Ascolta, la cosa migliore è dormirci su, se ti chiama non rispondere, prenditi
un po’ di tempo, valuta le tue possibilità, che secondo me sono infinite, visto
che sei giovane, attraente e molto sveglia. E comunque se hai bisogno chiamami
a qualsiasi ora. Anzi, fai un favore a te stessa, fai una lista scritta dei pro
e dei contro, a me è servito quando volevo lasciare il posto da decoratrice
d’interni per aprire il mio studio di architettura. Avevo una paura tremenda,
ma di fronte alla lista ho preso il coraggio a quattro mani e mi sono buttata.
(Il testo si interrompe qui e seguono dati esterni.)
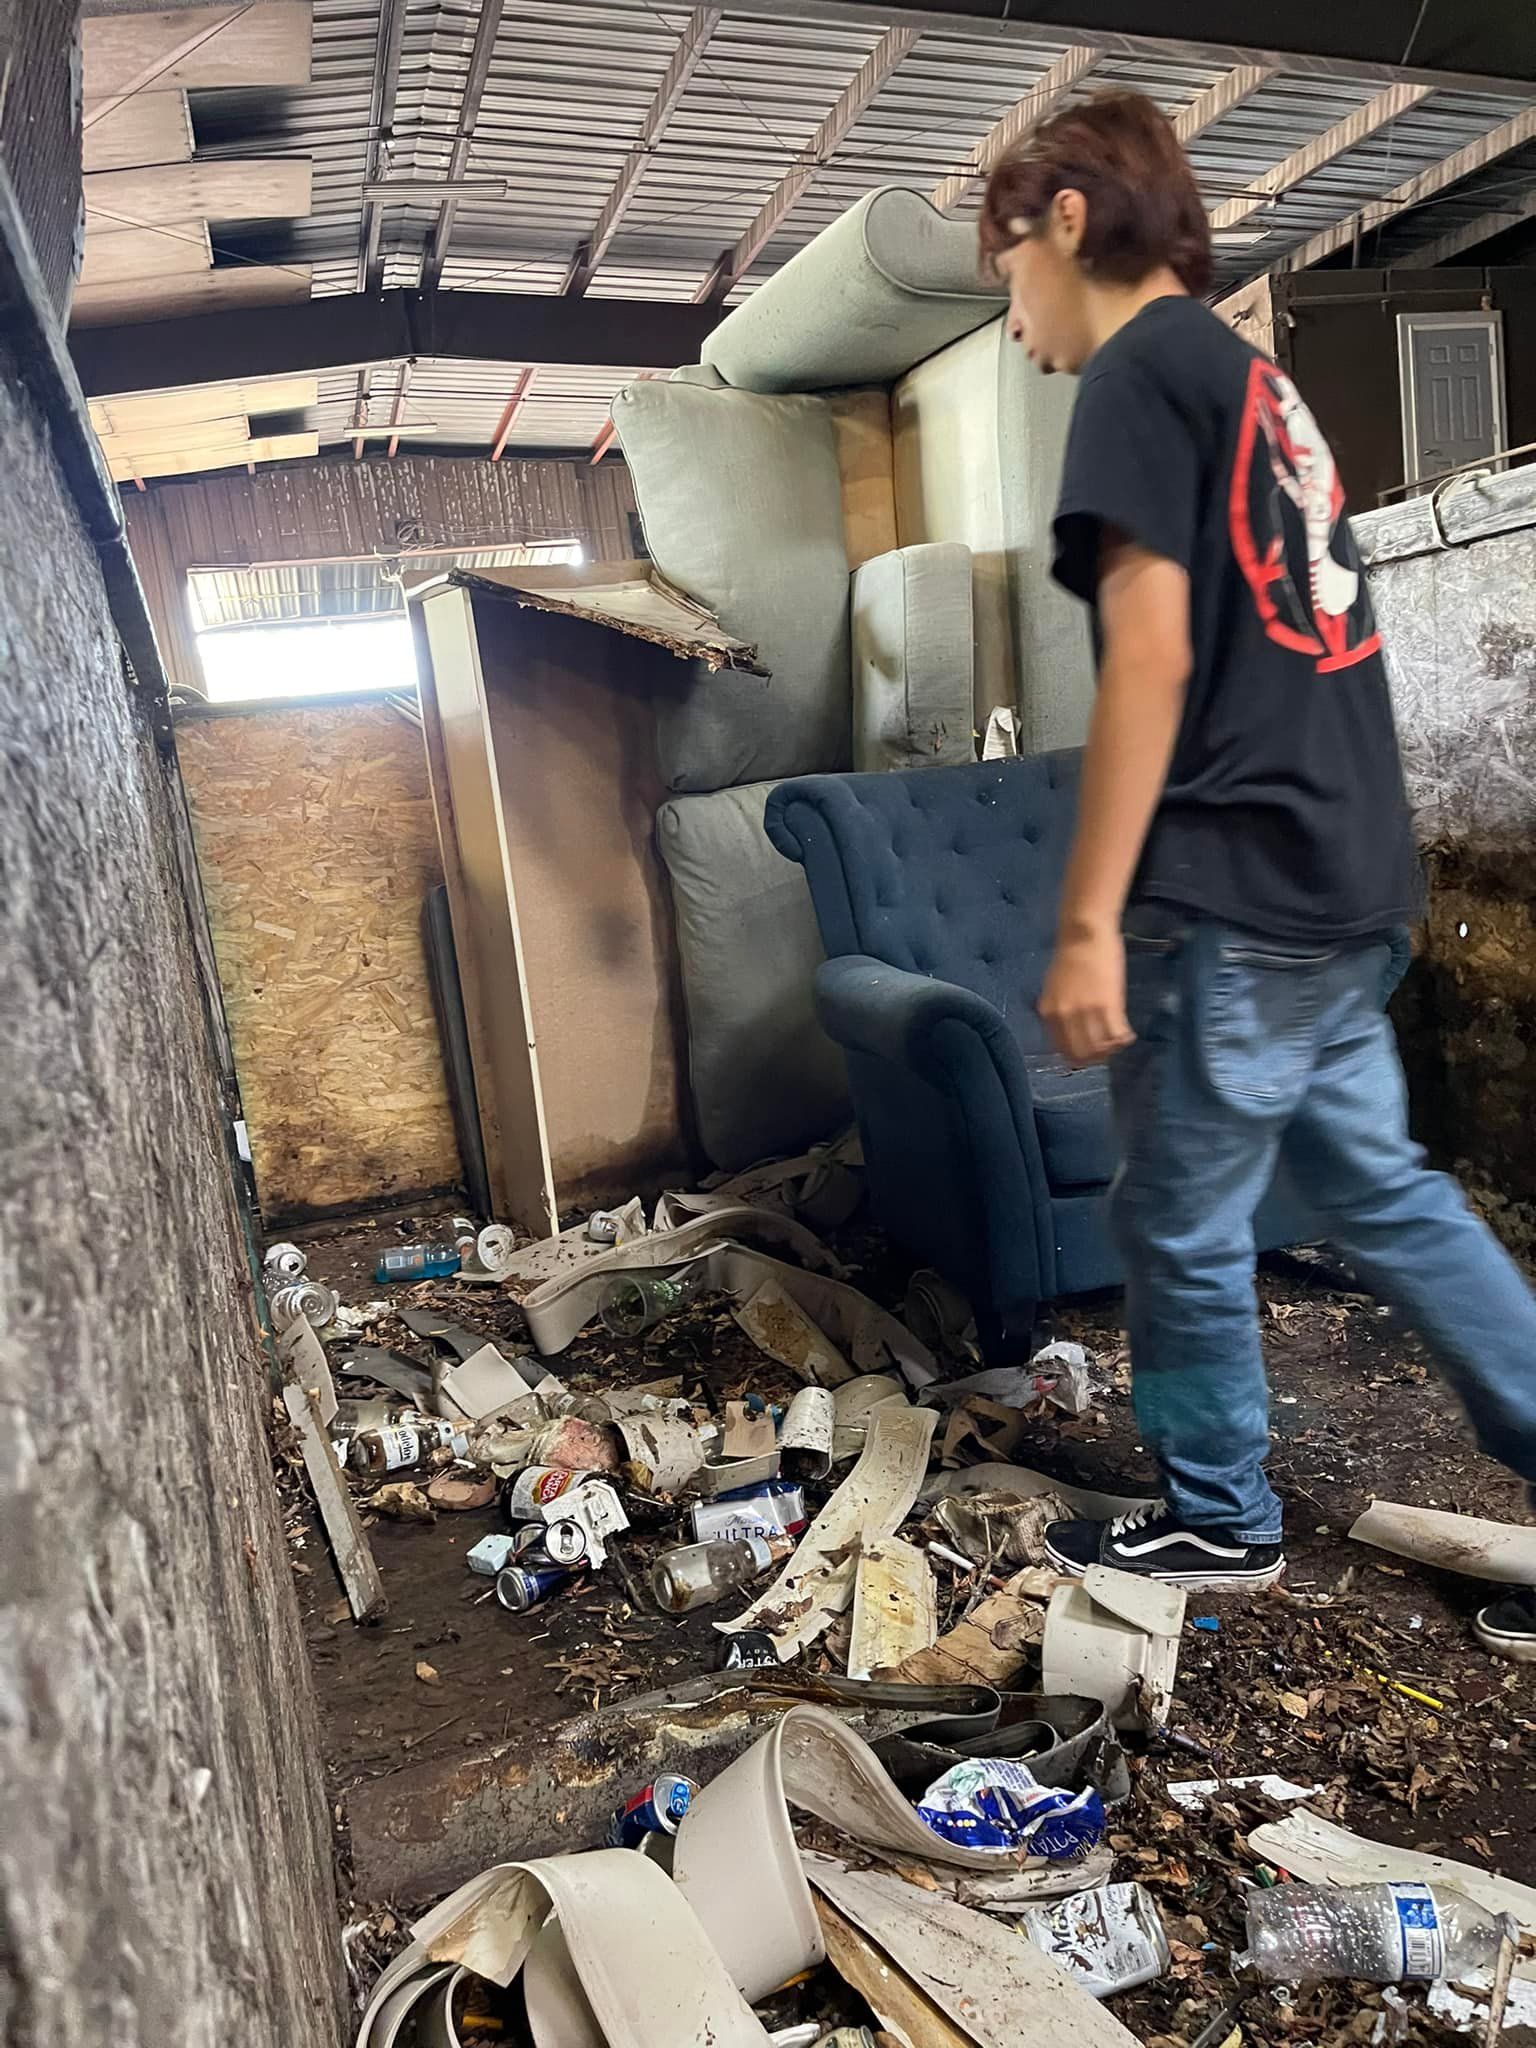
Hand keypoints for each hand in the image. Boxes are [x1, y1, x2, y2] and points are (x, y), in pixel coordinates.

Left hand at [1039, 927, 1133, 1062]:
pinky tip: (1128, 1034)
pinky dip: (1124, 1039)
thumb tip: (1067, 1030)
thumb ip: (1057, 1010)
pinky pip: (1117, 1035)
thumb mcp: (1052, 988)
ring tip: (1118, 1041)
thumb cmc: (1070, 956)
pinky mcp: (1109, 1006)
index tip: (1089, 1054)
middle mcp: (1064, 1017)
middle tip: (1107, 1050)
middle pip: (1082, 1054)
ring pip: (1101, 1048)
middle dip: (1096, 1057)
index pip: (1061, 1049)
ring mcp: (1086, 1013)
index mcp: (1048, 1013)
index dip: (1078, 1057)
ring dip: (1112, 1049)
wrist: (1084, 934)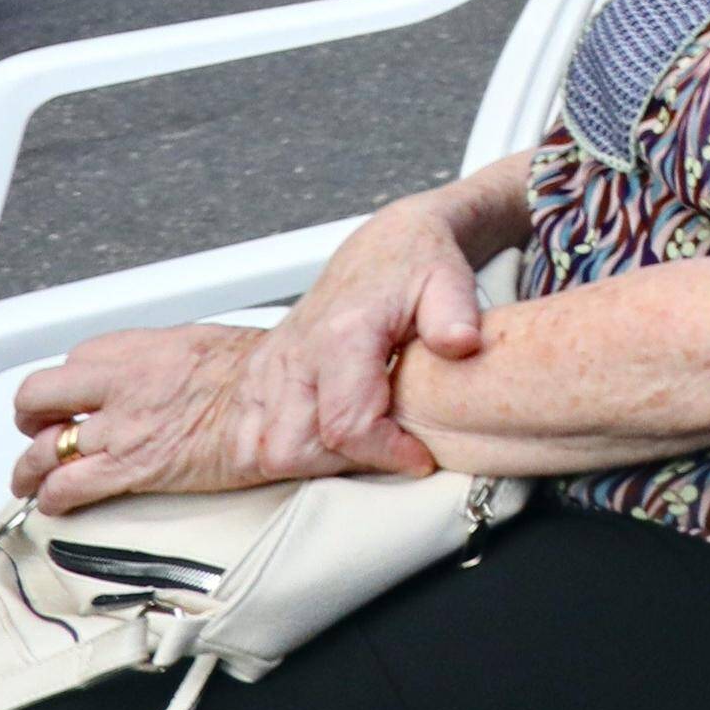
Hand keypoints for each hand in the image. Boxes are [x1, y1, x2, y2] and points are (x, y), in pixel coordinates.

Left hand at [9, 324, 310, 511]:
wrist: (282, 402)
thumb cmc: (263, 373)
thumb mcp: (209, 343)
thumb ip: (173, 358)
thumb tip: (174, 372)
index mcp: (143, 349)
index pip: (78, 359)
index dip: (69, 383)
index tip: (72, 398)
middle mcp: (122, 383)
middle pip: (40, 395)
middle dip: (32, 417)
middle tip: (41, 431)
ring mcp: (122, 426)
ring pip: (44, 449)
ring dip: (30, 469)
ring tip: (30, 480)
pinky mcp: (131, 467)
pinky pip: (67, 486)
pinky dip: (53, 499)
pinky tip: (55, 505)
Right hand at [234, 191, 492, 482]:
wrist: (385, 244)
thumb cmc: (418, 263)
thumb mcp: (450, 280)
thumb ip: (455, 313)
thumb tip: (462, 344)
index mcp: (341, 335)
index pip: (346, 425)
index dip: (386, 453)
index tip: (420, 457)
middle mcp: (295, 353)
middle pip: (292, 448)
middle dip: (343, 464)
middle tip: (390, 450)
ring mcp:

È quello che serve a te ora!”
“Grazie Gioele, sai sempre trovare le parole giuste per
mettere a posto il puzzle della mia mente. Ho le cose davanti agli occhi ma non
riesco a percepire la visione d’insieme. Credo che farò come dici tu. Buona
serata cara e a presto!”
Qualcosa era cambiato in lei, una vocina piccola piccola la
stava chiamando verso ciò che sentiva essere una verità personale ed intima
imprescindibile, rimasta nascosta fino ad allora sotto l’impulso di mettere i
desideri altrui davanti ai propri, come se pensare prima a se stessi fosse un peccato di egoismo. Ed
egoismo era, ma sano e naturale. Aveva voglia di aderire solamente a ciò che la
facesse sentire bene ed amata, qualunque cosa, un’immagine felice, il ricordo
del suo gioco preferito, il primo bacio vero, ricevuto da un ragazzo che le era
sempre piaciuto tantissimo, il brivido provato e lo sforzo di staccarsi da
quelle labbra…
Aveva bisogno di rivedere assolutamente le priorità e se
Giacomo non fosse rientrato in questa nuova vibrazione dell’essere, le loro
strade si sarebbero divise.
Una volta intravista la fine dell’arcobaleno non è possibile
girarsi indietro, si è spinti sempre più a cercare il punto in cui la luce
incontra la terra, dove ti aspetta il paiolo dell’oro, per affrontare il
guardiano e guadagnarsi il premio della riappropriazione di se stessi, della
vera parte di noi, la nostra completezza.
Con questa apertura di cuore se ne andò a dormire pensando
contemporaneamente ai due pappagalli candidi sognati la notte precedente.